··· Exercise materials ···

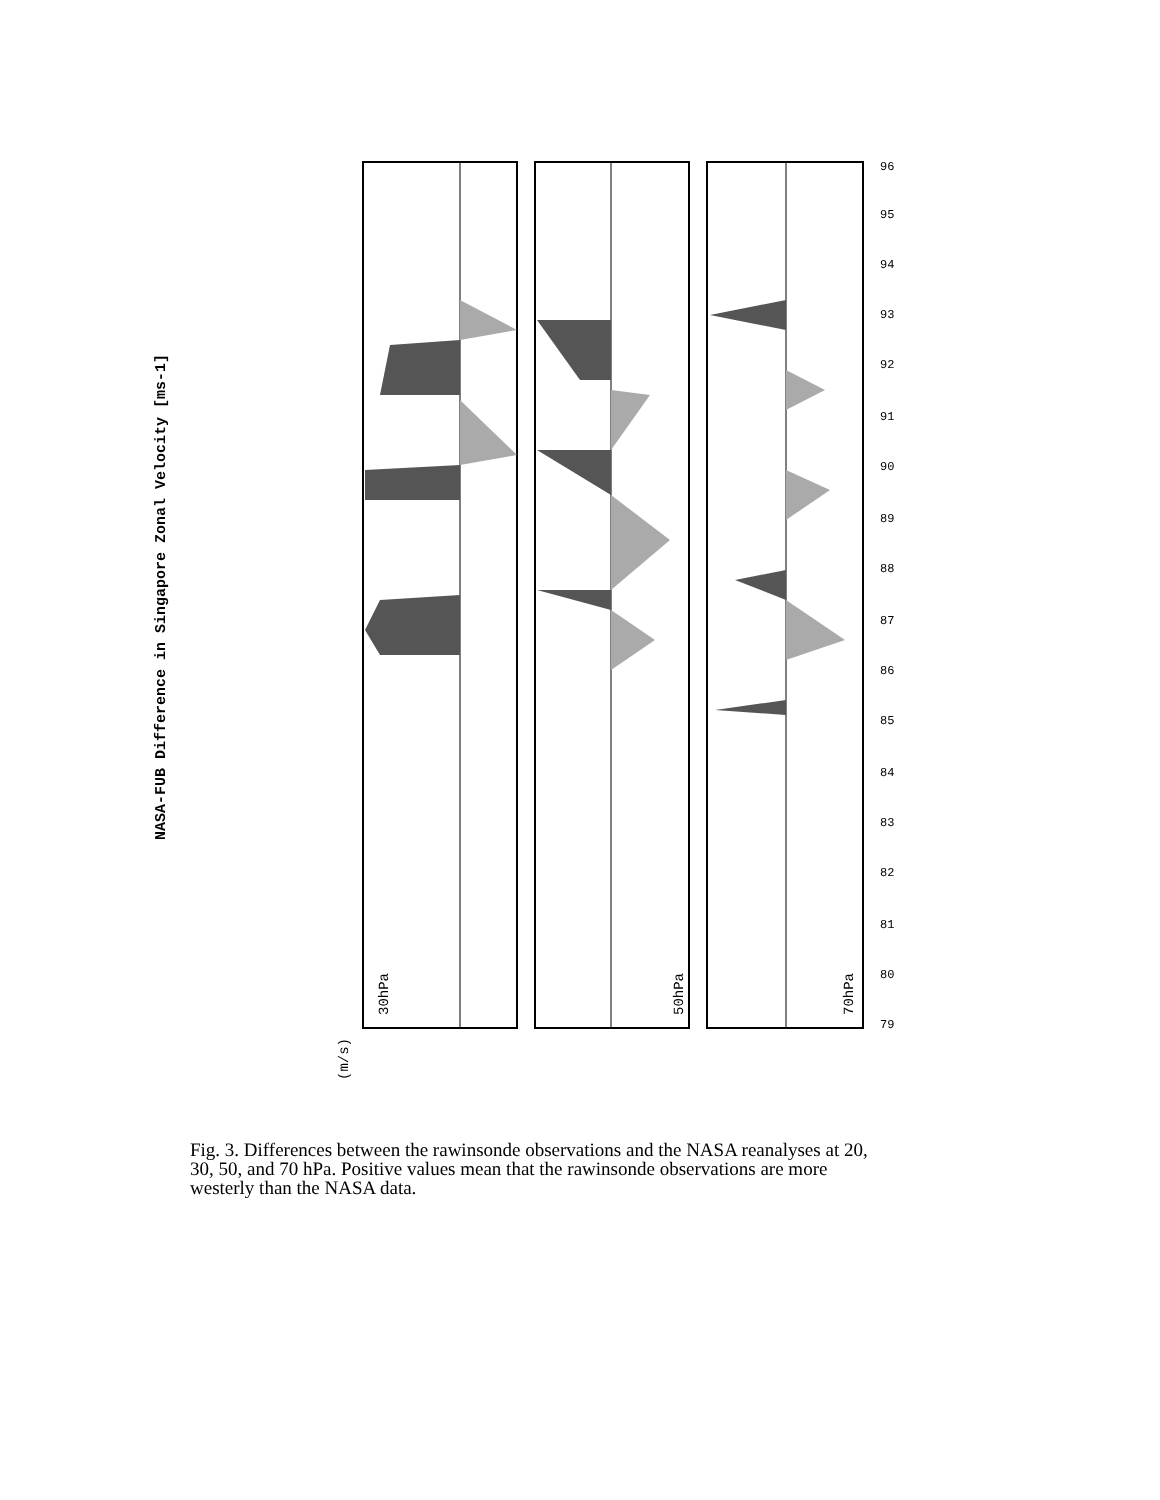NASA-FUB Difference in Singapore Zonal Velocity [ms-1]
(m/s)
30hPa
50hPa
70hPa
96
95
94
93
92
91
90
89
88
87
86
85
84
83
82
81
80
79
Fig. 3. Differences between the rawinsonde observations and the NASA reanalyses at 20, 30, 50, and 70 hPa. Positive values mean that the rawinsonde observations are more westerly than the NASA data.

···

Written task —
Omit the pictures; restate every entry word for word.

Solved exercise —
NASA-FUB Difference in Singapore Zonal Velocity [ms-1]
(m/s)
30hPa
50hPa
70hPa
96
95
94
93
92
91
90
89
88
87
86
85
84
83
82
81
80
79
Fig. 3. Differences between the rawinsonde observations and the NASA reanalyses at 20, 30, 50, and 70 hPa. Positive values mean that the rawinsonde observations are more westerly than the NASA data.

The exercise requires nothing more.